Is it a religious ritual? Yes, very much so. It is a liturgical service, arranged by the Archbishop of Canterbury and contains a multitude of religious symbols and actions. Compared to rituals like civil marriages, it is a church service, and as such it does not have any secular and legal effects on those present and participating. But this does not remove the politico-religious aspect of it. Without delving into the deep intricacies of Anglican canon law, and Christian theology in general, we could return to the role of kings as emulators of gods, in this case, the one God of the Christian faith. Charles III, in this variation of the ancient practice of kingship, is a servant of God. He is not only bound by and protector of secular laws but is anointed with holy oil, setting him aside in a spiritual role of extra significance. He is no god, but his coronation and the anointing make him a perfect and true king’, and his status as a link between the transcendent God and his subjects is as a personification of the ideal Christian. The role of the king is here still the same that Graeber and Sahlins argue it has always been.

Finally, as a scholar of public law, I must also say something about the merging of religious and political power. While it is, once again, more or less distinguished in practice in everyday political life it is never fully severed. In the coronation ceremony, it perhaps reaches its apex of intertwinement. The symbols of power are present, from the soldiers with automatic weapons outside, the ceremonial rods carried into the church to the royal regalia presented to the monarch by the archbishop and other potentates surrounded by religious symbols. But the most important aspect of power is perhaps the glorious ceremony itself. While the coronation was historically only to be seen by the court and a few invited guests, it is now broadcast across both the realms of the king and abroad.

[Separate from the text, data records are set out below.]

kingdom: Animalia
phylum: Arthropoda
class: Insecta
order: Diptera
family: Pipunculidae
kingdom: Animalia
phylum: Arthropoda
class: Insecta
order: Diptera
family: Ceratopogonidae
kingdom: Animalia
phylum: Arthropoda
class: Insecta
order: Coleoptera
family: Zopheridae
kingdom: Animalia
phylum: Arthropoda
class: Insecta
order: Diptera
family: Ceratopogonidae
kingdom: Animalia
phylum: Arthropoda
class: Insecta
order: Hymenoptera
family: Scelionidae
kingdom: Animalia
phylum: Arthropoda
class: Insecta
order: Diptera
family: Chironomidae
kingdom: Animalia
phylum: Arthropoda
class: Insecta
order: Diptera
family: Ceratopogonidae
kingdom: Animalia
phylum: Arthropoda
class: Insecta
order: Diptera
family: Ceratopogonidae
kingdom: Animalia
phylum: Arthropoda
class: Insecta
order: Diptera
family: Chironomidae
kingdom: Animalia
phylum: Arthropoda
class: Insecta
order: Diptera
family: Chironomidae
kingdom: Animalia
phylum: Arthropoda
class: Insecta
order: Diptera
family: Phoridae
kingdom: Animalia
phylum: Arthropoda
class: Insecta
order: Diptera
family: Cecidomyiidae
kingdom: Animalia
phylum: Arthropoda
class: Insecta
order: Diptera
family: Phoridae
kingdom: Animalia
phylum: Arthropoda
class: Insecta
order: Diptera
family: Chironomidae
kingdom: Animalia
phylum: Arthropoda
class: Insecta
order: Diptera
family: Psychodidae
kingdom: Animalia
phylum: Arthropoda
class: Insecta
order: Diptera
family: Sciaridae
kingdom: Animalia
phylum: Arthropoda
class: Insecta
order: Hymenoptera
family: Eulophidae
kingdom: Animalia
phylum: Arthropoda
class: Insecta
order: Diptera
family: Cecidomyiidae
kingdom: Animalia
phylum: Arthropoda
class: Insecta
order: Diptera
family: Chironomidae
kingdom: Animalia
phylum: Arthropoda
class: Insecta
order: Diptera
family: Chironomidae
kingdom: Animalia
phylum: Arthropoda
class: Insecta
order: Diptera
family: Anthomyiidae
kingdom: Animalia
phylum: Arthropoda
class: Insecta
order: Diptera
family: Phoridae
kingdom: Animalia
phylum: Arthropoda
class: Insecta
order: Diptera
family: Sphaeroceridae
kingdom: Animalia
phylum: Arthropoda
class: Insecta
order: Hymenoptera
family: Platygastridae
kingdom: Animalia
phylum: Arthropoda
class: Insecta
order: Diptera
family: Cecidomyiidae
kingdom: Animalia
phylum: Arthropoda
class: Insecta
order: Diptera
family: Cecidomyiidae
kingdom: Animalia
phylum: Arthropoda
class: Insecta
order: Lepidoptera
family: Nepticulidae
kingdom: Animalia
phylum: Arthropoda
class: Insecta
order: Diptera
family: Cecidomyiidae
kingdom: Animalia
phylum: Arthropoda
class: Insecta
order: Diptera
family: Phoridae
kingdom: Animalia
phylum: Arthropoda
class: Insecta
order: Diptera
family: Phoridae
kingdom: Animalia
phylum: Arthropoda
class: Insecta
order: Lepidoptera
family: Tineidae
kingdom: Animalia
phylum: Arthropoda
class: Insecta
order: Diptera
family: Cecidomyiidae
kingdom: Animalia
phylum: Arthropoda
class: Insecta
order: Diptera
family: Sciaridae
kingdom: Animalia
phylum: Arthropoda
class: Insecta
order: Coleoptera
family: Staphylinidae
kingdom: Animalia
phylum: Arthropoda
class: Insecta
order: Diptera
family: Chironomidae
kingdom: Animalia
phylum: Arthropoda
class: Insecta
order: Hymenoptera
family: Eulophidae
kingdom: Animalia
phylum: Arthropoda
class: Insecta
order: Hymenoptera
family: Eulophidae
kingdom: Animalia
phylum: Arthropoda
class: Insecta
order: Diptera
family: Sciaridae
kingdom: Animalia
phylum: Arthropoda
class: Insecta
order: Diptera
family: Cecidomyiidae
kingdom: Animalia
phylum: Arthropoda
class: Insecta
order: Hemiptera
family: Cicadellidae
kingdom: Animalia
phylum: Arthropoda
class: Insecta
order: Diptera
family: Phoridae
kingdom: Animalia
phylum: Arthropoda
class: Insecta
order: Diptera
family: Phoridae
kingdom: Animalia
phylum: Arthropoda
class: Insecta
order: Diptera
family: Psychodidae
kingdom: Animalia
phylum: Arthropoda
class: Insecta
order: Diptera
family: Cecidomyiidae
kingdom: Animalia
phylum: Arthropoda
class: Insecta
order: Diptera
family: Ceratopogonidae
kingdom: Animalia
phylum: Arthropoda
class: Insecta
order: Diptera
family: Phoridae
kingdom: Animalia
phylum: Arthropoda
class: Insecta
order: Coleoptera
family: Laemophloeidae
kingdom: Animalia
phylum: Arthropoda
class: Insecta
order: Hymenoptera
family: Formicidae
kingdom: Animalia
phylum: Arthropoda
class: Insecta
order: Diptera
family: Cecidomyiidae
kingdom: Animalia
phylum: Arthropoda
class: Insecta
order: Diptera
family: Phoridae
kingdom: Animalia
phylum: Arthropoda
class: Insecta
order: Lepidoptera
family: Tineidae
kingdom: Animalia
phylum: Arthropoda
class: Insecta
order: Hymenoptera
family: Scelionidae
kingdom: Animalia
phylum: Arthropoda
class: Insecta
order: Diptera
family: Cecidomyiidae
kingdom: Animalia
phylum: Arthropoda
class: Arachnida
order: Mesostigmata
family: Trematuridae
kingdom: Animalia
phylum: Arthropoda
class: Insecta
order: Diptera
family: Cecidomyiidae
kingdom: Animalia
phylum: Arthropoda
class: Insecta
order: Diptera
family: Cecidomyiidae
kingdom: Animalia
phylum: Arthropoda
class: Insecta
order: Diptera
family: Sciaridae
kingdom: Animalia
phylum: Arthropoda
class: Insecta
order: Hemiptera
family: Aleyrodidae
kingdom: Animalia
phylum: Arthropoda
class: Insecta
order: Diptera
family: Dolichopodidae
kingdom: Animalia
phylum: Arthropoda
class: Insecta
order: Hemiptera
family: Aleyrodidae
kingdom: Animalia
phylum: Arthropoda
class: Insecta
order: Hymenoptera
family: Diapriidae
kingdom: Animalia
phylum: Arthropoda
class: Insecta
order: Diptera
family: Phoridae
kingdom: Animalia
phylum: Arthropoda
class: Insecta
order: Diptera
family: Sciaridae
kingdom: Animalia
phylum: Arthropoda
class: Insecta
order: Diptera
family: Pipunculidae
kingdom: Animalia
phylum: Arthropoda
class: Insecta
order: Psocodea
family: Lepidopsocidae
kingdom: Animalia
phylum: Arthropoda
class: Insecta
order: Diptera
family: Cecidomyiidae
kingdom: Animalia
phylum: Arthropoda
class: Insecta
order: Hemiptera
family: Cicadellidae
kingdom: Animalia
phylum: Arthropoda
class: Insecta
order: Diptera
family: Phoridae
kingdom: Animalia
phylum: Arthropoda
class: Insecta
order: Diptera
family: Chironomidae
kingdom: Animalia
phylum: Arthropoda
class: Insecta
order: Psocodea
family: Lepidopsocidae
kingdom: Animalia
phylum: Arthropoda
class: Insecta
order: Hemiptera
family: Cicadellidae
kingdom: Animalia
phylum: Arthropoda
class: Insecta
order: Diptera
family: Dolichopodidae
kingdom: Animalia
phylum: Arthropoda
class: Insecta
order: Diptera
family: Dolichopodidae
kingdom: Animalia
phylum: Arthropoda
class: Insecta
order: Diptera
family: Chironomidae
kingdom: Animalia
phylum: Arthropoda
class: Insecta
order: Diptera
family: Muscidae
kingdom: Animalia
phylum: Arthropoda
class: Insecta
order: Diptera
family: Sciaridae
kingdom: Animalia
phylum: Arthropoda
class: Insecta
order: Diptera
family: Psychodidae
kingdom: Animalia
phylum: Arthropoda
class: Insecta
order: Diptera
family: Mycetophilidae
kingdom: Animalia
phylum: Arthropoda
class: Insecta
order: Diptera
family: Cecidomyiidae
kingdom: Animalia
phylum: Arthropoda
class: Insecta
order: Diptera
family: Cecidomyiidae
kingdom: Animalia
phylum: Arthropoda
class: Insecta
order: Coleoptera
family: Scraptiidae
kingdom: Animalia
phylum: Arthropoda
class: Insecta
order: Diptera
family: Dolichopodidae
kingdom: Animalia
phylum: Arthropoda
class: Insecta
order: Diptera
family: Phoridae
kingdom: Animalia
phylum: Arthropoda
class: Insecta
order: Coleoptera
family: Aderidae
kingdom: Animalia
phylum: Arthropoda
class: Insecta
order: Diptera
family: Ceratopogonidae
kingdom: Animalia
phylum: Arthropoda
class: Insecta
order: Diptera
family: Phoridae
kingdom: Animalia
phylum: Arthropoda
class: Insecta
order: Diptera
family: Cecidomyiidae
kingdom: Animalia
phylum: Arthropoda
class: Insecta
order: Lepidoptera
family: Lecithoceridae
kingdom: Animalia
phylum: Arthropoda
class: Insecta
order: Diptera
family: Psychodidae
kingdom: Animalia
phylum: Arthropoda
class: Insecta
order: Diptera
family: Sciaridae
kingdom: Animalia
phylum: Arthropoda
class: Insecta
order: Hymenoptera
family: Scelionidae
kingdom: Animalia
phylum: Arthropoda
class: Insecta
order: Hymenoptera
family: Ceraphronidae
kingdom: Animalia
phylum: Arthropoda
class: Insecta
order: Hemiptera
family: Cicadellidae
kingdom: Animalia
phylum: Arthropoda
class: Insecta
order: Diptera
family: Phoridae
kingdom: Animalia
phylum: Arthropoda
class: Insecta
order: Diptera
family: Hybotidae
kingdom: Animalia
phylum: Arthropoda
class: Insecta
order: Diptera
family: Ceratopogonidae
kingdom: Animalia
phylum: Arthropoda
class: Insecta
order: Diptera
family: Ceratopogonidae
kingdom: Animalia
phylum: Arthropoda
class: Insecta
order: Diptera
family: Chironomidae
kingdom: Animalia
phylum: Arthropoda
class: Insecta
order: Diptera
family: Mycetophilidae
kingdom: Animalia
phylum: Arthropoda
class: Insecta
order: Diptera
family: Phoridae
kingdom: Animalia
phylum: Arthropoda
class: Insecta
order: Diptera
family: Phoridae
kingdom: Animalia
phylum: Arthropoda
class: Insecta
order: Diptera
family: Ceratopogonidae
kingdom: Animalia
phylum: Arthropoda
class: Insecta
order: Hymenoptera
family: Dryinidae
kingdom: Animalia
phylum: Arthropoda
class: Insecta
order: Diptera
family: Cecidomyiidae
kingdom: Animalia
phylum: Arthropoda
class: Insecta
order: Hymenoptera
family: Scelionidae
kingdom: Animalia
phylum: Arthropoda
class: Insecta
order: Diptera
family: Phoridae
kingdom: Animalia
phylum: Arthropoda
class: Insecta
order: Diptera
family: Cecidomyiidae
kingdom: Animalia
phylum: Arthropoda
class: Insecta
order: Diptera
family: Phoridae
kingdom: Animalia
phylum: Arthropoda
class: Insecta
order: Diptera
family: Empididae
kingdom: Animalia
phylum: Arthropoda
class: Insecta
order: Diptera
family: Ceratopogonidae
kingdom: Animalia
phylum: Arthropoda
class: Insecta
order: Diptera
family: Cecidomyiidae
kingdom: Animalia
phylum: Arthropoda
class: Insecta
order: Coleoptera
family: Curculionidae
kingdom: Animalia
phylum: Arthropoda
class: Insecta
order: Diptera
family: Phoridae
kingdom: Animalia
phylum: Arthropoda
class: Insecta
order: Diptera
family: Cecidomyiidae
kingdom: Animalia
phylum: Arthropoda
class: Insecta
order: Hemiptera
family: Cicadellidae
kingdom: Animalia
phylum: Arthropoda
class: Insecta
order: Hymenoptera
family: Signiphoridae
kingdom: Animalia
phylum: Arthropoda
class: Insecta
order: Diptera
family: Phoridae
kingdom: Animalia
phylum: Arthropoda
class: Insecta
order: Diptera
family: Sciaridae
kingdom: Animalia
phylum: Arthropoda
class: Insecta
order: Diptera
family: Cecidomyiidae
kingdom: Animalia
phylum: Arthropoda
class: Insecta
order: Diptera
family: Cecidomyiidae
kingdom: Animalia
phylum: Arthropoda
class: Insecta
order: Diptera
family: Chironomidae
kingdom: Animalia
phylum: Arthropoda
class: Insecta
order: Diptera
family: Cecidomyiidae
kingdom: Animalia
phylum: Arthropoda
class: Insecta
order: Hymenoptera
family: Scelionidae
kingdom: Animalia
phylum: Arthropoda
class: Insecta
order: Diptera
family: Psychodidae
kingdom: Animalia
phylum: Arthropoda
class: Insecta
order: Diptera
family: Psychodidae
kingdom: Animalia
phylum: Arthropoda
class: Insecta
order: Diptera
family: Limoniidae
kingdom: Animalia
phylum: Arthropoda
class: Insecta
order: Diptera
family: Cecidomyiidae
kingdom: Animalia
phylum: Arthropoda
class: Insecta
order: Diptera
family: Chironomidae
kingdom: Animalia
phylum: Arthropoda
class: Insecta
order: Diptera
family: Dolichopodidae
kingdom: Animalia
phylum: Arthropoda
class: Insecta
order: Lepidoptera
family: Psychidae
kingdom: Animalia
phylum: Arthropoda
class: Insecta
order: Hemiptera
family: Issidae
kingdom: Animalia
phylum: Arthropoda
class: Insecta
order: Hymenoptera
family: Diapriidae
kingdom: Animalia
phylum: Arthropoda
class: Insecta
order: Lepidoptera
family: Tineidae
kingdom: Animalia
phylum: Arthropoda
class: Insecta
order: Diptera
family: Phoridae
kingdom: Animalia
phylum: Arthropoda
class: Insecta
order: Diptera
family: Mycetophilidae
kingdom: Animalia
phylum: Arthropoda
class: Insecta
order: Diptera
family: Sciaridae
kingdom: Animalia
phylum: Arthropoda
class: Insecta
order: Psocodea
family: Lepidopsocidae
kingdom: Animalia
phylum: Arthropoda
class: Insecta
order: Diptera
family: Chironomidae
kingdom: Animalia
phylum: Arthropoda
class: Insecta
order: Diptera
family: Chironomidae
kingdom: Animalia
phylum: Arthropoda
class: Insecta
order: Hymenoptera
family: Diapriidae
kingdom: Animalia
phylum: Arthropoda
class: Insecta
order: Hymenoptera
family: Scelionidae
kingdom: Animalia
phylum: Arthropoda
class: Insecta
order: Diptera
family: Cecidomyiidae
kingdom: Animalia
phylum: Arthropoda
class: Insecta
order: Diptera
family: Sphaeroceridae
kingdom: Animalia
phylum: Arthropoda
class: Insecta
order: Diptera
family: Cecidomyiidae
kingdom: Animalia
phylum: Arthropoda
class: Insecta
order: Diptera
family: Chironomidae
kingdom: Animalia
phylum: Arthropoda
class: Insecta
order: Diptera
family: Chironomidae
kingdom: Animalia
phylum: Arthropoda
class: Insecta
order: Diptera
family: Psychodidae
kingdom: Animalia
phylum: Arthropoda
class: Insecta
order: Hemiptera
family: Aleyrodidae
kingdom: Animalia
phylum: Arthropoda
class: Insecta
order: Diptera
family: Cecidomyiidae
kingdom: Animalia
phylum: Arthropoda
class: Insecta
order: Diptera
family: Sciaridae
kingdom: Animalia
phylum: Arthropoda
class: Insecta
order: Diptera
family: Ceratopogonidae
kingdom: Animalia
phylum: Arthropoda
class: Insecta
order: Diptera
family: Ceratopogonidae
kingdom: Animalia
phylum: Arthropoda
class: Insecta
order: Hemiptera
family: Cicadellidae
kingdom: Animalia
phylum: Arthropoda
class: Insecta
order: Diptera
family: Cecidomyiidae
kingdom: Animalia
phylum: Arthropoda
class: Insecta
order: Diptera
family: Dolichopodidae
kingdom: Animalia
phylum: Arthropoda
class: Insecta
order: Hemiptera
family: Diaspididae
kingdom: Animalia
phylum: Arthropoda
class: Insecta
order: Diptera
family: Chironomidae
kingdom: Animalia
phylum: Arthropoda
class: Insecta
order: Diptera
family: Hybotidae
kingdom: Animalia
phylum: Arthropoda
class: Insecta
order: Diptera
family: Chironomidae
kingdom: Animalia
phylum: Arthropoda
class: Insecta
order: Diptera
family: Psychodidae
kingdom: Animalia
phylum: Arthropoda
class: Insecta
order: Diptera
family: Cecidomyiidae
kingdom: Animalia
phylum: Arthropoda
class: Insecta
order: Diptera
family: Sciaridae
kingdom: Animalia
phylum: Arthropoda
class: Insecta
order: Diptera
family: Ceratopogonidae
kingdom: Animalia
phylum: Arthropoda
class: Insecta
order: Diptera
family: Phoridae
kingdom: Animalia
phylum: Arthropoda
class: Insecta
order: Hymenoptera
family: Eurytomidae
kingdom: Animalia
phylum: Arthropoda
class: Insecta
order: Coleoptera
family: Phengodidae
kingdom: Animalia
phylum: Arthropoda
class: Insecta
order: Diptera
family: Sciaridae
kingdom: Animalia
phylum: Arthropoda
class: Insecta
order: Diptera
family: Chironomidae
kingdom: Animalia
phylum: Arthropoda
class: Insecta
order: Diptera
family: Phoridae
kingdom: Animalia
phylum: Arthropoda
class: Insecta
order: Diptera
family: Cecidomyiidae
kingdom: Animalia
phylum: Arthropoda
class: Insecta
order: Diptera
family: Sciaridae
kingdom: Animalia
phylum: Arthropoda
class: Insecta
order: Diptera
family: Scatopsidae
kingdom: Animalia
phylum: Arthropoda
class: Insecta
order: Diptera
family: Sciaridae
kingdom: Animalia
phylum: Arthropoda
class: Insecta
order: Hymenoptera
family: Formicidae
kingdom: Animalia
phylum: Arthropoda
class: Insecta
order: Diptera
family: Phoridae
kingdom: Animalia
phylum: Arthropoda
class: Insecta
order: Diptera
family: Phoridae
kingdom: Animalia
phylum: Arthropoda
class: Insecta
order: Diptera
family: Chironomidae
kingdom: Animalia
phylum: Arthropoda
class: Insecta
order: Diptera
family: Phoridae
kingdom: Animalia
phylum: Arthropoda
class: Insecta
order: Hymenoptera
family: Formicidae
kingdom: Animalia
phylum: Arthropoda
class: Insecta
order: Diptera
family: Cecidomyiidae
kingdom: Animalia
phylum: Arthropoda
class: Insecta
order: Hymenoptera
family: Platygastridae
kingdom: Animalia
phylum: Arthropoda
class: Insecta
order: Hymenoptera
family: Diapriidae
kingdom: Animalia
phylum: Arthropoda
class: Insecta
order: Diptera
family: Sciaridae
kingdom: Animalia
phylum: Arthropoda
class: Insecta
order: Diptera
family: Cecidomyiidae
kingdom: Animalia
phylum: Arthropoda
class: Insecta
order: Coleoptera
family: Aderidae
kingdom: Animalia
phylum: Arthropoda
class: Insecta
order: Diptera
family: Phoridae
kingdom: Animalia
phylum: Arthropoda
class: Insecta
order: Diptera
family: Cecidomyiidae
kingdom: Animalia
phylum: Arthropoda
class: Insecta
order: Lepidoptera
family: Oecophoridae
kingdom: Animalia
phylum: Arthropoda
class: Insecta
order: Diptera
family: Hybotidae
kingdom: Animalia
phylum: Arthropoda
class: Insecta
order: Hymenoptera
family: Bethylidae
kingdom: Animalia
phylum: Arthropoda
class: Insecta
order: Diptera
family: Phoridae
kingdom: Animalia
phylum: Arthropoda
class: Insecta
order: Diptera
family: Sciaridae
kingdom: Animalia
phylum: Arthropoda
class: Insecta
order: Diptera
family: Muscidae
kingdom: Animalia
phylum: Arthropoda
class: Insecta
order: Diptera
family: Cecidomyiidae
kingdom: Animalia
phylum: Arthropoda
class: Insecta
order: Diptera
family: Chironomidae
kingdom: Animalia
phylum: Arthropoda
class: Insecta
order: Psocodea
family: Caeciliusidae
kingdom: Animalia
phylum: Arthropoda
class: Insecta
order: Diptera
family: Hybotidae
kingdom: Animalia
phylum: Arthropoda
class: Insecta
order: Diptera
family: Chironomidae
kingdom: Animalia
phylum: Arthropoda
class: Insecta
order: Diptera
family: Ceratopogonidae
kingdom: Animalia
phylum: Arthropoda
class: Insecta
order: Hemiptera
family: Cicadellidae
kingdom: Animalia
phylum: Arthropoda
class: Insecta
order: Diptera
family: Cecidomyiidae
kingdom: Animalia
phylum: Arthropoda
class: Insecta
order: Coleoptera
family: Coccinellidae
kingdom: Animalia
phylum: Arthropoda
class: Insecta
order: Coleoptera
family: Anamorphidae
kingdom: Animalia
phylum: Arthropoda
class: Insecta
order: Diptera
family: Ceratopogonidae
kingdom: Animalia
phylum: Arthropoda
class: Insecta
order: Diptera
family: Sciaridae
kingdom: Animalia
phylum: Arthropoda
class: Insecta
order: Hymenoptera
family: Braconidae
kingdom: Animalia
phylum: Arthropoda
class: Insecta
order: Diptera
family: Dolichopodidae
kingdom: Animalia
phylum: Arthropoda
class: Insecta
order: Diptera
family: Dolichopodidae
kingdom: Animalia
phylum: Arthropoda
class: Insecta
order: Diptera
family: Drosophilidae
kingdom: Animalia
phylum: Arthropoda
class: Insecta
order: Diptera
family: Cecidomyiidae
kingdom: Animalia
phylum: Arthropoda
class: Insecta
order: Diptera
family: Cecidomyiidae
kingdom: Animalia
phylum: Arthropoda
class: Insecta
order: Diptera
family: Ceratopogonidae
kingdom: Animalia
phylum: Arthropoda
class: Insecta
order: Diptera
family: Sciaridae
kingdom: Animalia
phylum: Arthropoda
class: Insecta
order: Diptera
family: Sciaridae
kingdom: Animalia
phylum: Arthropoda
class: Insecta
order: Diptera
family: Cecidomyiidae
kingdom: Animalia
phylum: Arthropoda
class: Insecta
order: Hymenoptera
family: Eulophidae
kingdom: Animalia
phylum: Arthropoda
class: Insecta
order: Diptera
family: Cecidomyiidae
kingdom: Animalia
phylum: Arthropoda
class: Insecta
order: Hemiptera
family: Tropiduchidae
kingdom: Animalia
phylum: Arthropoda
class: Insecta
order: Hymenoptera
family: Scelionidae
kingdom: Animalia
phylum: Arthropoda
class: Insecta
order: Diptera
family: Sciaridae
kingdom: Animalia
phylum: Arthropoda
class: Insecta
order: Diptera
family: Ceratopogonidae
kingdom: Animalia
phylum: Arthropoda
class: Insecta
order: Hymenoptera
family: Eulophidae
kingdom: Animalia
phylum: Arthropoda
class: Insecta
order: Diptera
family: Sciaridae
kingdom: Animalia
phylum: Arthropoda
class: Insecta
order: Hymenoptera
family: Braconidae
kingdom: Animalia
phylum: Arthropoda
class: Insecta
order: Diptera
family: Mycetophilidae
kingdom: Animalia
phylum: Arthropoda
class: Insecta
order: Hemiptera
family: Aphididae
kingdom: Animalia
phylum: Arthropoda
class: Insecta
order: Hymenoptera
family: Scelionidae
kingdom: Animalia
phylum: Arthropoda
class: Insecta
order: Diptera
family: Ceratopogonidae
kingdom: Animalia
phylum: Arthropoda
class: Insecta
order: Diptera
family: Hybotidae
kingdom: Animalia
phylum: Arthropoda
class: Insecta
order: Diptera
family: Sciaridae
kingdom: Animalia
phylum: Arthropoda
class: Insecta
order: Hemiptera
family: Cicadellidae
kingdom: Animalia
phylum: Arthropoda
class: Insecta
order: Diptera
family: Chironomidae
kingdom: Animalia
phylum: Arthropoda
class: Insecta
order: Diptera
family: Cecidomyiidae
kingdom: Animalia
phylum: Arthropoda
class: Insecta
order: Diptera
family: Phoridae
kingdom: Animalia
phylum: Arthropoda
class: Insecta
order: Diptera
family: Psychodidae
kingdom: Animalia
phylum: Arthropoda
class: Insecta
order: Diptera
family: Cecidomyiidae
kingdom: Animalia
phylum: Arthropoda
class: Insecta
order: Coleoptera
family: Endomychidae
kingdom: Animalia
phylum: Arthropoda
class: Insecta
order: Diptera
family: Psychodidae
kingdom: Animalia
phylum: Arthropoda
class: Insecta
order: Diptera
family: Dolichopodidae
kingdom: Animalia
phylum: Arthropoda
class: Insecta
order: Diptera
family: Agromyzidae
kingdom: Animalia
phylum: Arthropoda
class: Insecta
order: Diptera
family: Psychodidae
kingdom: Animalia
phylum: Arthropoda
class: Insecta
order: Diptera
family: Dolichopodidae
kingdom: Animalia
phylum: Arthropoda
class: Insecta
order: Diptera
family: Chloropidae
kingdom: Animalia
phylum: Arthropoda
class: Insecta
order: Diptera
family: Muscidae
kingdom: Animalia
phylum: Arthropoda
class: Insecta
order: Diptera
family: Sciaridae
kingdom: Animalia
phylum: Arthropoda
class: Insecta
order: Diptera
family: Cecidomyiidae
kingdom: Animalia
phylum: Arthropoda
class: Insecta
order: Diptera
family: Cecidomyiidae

Acclamation, glory and democracy

The first part of the coronation is the Recognition, where all present acclaims God save King Charles”, as well repeated in God save the King” after the regalia are presented to him. Acclamation has been essential to both religious and political practice since antiquity. Is this then another case of anachronistic tradition, as foreign to us as the mystical event of the hidden anointing? No, it is not. It has been argued, and in my opinion correctly, that this essential component of power — the acclamation — is today even more important as an ever-present phenomenon in our societies:

What was confined to the spheres of liturgy and ceremonials has become concentrated in the media and, at the same time, through them it spreads and penetrates at each moment into every area of society, both public and private. Con­temporary democracy is a democracy that is entirely founded upon glory, that is, on the efficacy of acclamation, multiplied and disseminated by the media beyond all imagination.

Perhaps the most important lesson of the coronation is therefore not the endlessly fascinating and curious ritual details. The ancient ceremony is not the only one thing that depends on glorification through pomp and grandeur. All political societies, not least our modern democracies, are dependent on acclamations, today not rare ceremonies but continuous processes of opinion polling and media coverage. In the televised version of the once again reinvented thousand-year-old ceremony, these worlds of entertainment, power, religion, and glory meet. Everything that was there brought together will stay with us in new forms, no matter if this was the last coronation ceremony or not.